At the time of the initial report, an ICE spokesperson declined to confirm Rodden’s employment to the Observer or release personnel records for Rodden without his consent. The spokesperson also insisted that the agency “holds its employees to the highest standards of professionalism and takes seriously all allegations of inappropriate conduct.”
Whether Rodden remains employed at the agency is also unclear, a point of contention Veasey called “ridiculous.”
“We don’t understand why ICE won’t just be transparent,” he said. “But it also begs the question, too: How long is it going to take for them to find out whether or not he acted in malice, and whether or not he was racist in handling many of these different cases that most likely he touched at one time or another?”
That lack of transparency demonstrates that the Trump administration believes its “running some sort of strongman, authoritarian, backwards country” and that it doesn’t have to be accountable to Congress, he said. But the current Congress has a permissive dynamic with the administration that enables that behavior, he added.
“We have a very subservient U.S. Congress, led by Republicans that, quite frankly, are not exercising their authority as a coequal branch of government in holding this White House accountable,” Veasey said. “Obviously, you want to be able to work with the president, particularly if you control the House of Representatives. Democrats wanted to work with Joe Biden, and I’m sure that Republicans want to work with Donald Trump. But what I will also tell you is that it’s our job to check the administration when they think that they’ve gone too far.”
Veasey said he worked to hold former Presidents Barack Obama and Joe Biden accountable several times over the course of his 15-year tenure.
“It’s their job to stand up and to show courage and to demand that these agencies be ran with transparency and that we exercise our congressional oversight when things go too far like they have with this Rodden situation,” he said. “But right now, Congress is a very compliant Congress led by these reckless, radical Republicans, and it’s not good for the country.”

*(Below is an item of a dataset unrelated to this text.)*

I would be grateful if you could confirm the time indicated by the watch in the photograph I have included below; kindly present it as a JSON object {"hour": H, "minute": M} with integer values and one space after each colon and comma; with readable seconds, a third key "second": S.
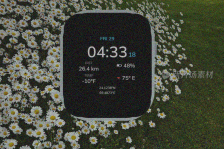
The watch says {"hour": 4, "minute": 33}
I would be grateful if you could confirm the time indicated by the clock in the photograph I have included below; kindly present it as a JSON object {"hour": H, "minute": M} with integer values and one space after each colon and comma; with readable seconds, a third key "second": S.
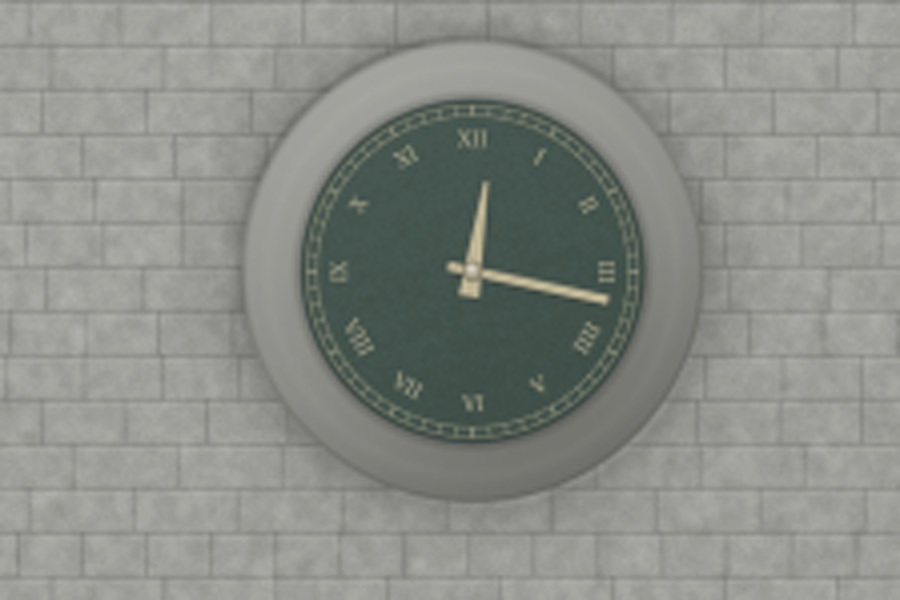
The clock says {"hour": 12, "minute": 17}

Veasey said that he and his colleagues are continuing to press the agency — and the Trump administration — for answers about the investigation. Their hope, he said, is that they will soon receive a decisive answer. At the very least, he said he expects ICE to be more responsive, transparent and prompt in addressing his inquiry.
In the interim, he said they will continue to demand that ICE turn over information regarding Rodden, the results of its investigation and what disciplinary actions it may be taking, and will take further actions to ensure they comply if they continue to be resistant.
“They have a responsibility to give us answers,” Veasey said. “Again, we have coequal branches of government, and the executive branch has the responsibility — and it’s their duty, by law — to give us answers to questions about how these agencies are run. There’s a reason why Congress has oversight, and these inquiries are a form of oversight, and I continue to plan on exercising that oversight.”
In conducting oversight when government officials or agencies are reluctant to produce information, Congress normally launches special inquiries into alleged misconduct, which involves gathering testimony and calling witnesses to obtain answers.
“I’m not worried about if I’m going to get it,” Veasey added. “We’re going to get it, and if they think that we’re just going to go away and not talk about it anymore, they’re wrong. We’re going to keep pressing it.”